Optogenetics, which includes both actuators (opsins) and indicators (sensors), and fMRI are two independently important neuroscience methods that, when combined, lead to valuable, synergistic benefits in the fields of neuroscience and neuroimaging. The technical advances that have allowed for opto-fMRI in anesthetized and awake rodents have led to invaluable applications, and the future possibilities are seemingly endless.

Biographies

Lauren N. Beloate is currently an assistant research professor in the Biomedical Engineering Department at Pennsylvania State University, where she studies the neural mechanisms underlying correlations between changes in functional connectivity and rodent behavioral models of social behavior and drug addiction. During her neuroscience PhD and postdoctoral positions, her research focused on the neural mechanisms underlying the interaction between natural reward experience and drug-seeking behavior and drug self-administration and relapse in rodents.

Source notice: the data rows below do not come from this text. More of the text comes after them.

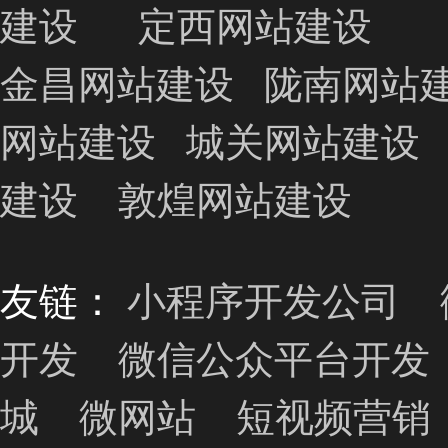
建设
定西网站建设
金昌网站建设
陇南网站
网站建设
城关网站建设
建设
敦煌网站建设
友链：
小程序开发公司
开发
微信公众平台开发
城
微网站
短视频营销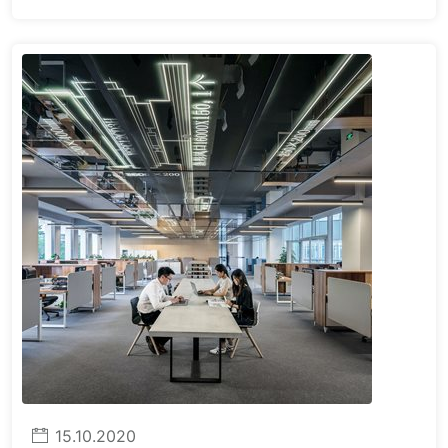
15.10.2020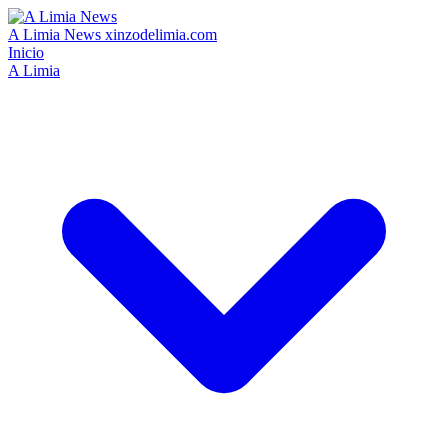
A Limia News
xinzodelimia.com
Inicio
A Limia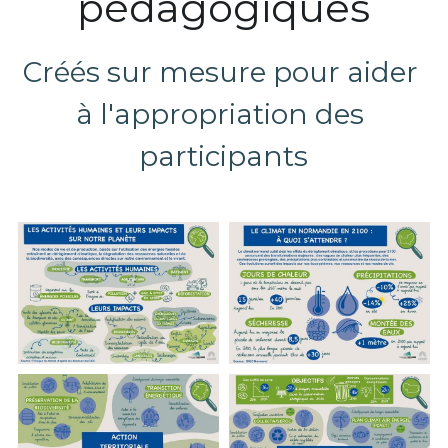
pédagogiques
Créés sur mesure pour aider 
à l'appropriation des 
participants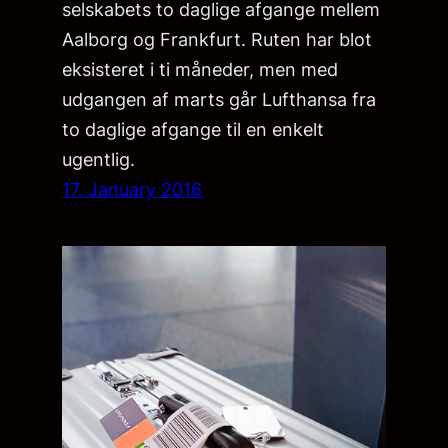
selskabets to daglige afgange mellem
Aalborg og Frankfurt. Ruten har blot
eksisteret i ti måneder, men med
udgangen af marts går Lufthansa fra
to daglige afgange til en enkelt
ugentlig.
17. January 2016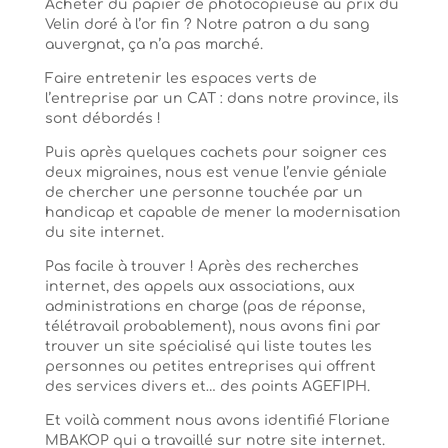
Acheter du papier de photocopieuse au prix du
Velin doré à l’or fin ? Notre patron a du sang
auvergnat, ça n’a pas marché.
Faire entretenir les espaces verts de
l’entreprise par un CAT : dans notre province, ils
sont débordés !
Puis après quelques cachets pour soigner ces
deux migraines, nous est venue l’envie géniale
de chercher une personne touchée par un
handicap et capable de mener la modernisation
du site internet.
Pas facile à trouver ! Après des recherches
internet, des appels aux associations, aux
administrations en charge (pas de réponse,
télétravail probablement), nous avons fini par
trouver un site spécialisé qui liste toutes les
personnes ou petites entreprises qui offrent
des services divers et… des points AGEFIPH.
Et voilà comment nous avons identifié Floriane
MBAKOP qui a travaillé sur notre site internet.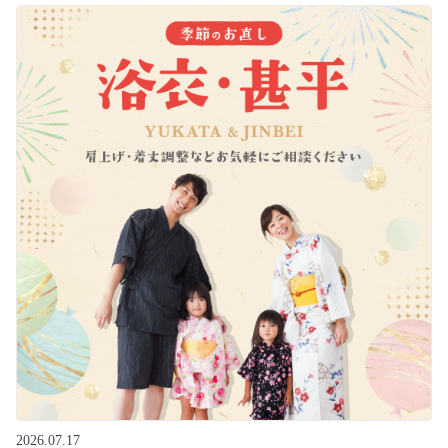
2026.07.17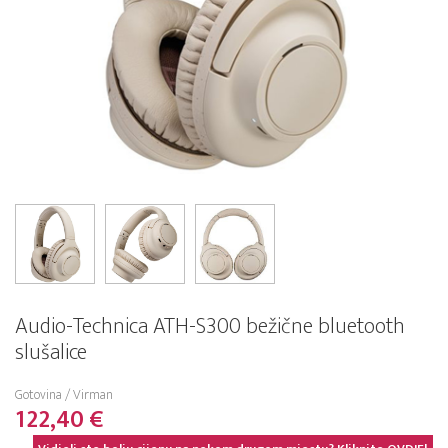
Audio-Technica ATH-S300 bežične bluetooth
slušalice
Gotovina / Virman
122,40 €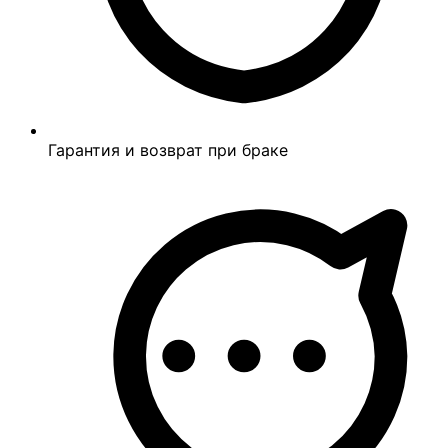
Гарантия и возврат при браке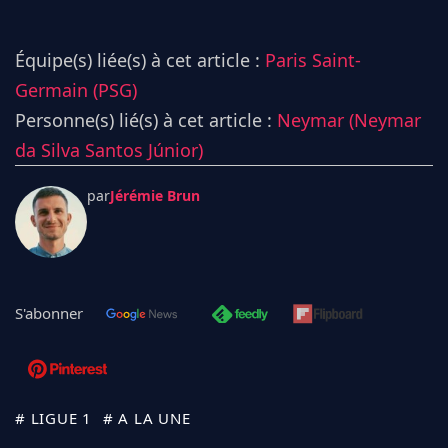
Équipe(s) liée(s) à cet article :
Paris Saint-
Germain (PSG)
Personne(s) lié(s) à cet article :
Neymar (Neymar
da Silva Santos Júnior)
par
Jérémie Brun
S'abonner
# LIGUE 1
# A LA UNE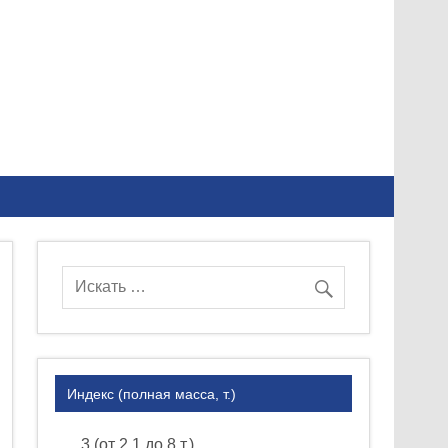
Индекс (полная масса, т.)
3 (от 2.1 до 8 т.)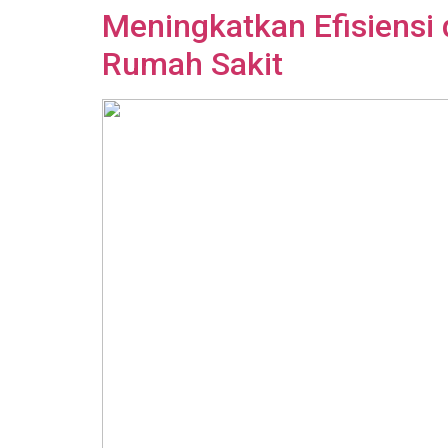
Meningkatkan Efisiensi
Rumah Sakit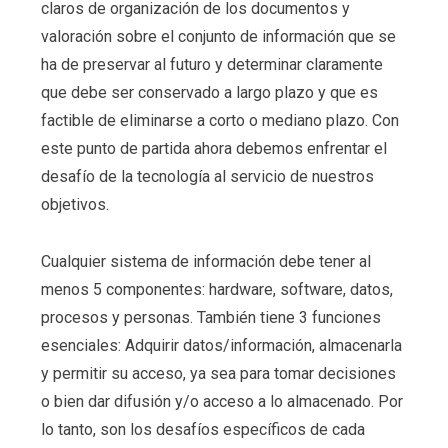
claros de organización de los documentos y
valoración sobre el conjunto de información que se
ha de preservar al futuro y determinar claramente
que debe ser conservado a largo plazo y que es
factible de eliminarse a corto o mediano plazo. Con
este punto de partida ahora debemos enfrentar el
desafío de la tecnología al servicio de nuestros
objetivos.
Cualquier sistema de información debe tener al
menos 5 componentes: hardware, software, datos,
procesos y personas. También tiene 3 funciones
esenciales: Adquirir datos/información, almacenarla
y permitir su acceso, ya sea para tomar decisiones
o bien dar difusión y/o acceso a lo almacenado. Por
lo tanto, son los desafíos específicos de cada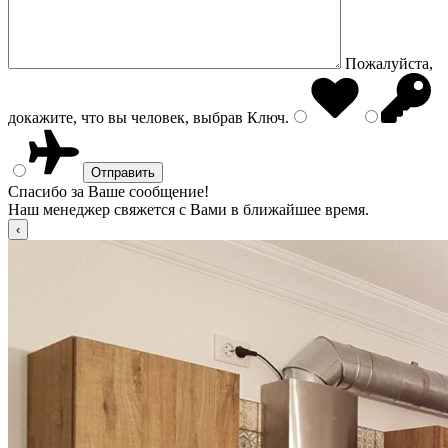
Пожалуйста,
докажите, что вы человек, выбрав
Ключ
.
Спасибо за Ваше сообщение!
Наш менеджер свяжется с Вами в ближайшее время.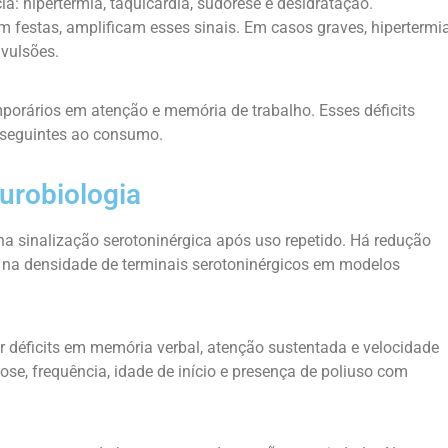
: hipertermia, taquicardia, sudorese e desidratação.
m festas, amplificam esses sinais. Em casos graves, hipertermi
nvulsões.
mporários em atenção e memória de trabalho. Esses déficits
 seguintes ao consumo.
eurobiologia
 sinalização serotoninérgica após uso repetido. Há redução
 na densidade de terminais serotoninérgicos em modelos
r déficits em memória verbal, atenção sustentada e velocidade
se, frequência, idade de início e presença de poliuso com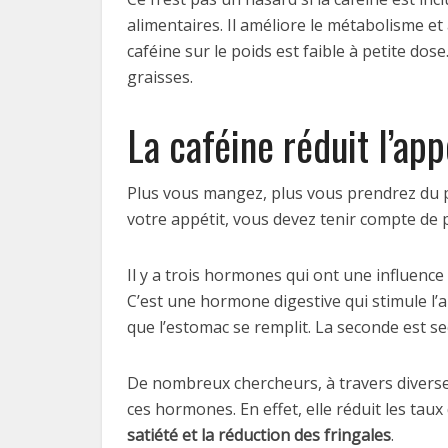
alimentaires. Il améliore le métabolisme et
caféine sur le poids est faible à petite do
graisses.
La caféine réduit l’app
Plus vous mangez, plus vous prendrez du p
votre appétit, vous devez tenir compte de
Il y a trois hormones qui ont une influence s
C’est une hormone digestive qui stimule l’a
que l’estomac se remplit. La seconde est sec
De nombreux chercheurs, à travers diverse
ces hormones. En effet, elle réduit les taux
satiété et la réduction des fringales
.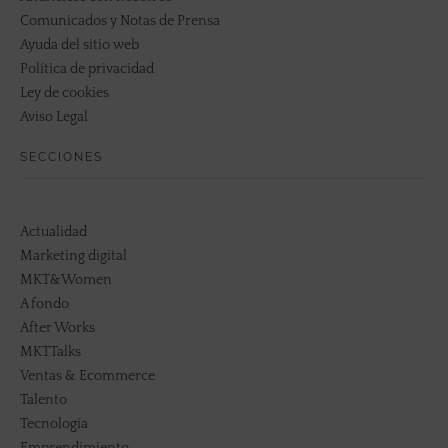
Comunicados y Notas de Prensa
Ayuda del sitio web
Política de privacidad
Ley de cookies
Aviso Legal
SECCIONES
Actualidad
Marketing digital
MKT&Women
A fondo
After Works
MKTTalks
Ventas & Ecommerce
Talento
Tecnología
Emprendimiento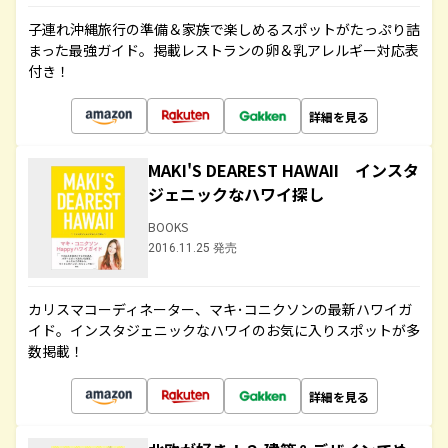
子連れ沖縄旅行の準備＆家族で楽しめるスポットがたっぷり詰
まった最強ガイド。掲載レストランの卵＆乳アレルギー対応表
付き！
詳細を見る
MAKI'S DEAREST HAWAII インスタ
ジェニックなハワイ探し
BOOKS
2016.11.25 発売
カリスマコーディネーター、マキ･コニクソンの最新ハワイガ
イド。インスタジェニックなハワイのお気に入りスポットが多
数掲載！
詳細を見る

Nanyin Zhang is an expert on awake rodent resting-state fMRI. His lab pioneered a resting-state fMRI method that allows functional networks of the rodent brain to be studied without influences of anesthesia. Building on this approach, his lab has established a platform that integrates neuroimaging, electrophysiology, optogenetics, chemogenetics, and behavioral methods in rodent models. His work has made it more possible to translate neuroimaging findings between animal models and humans.

Disclosures

No conflicts of interest, financial or otherwise, are declared by the authors.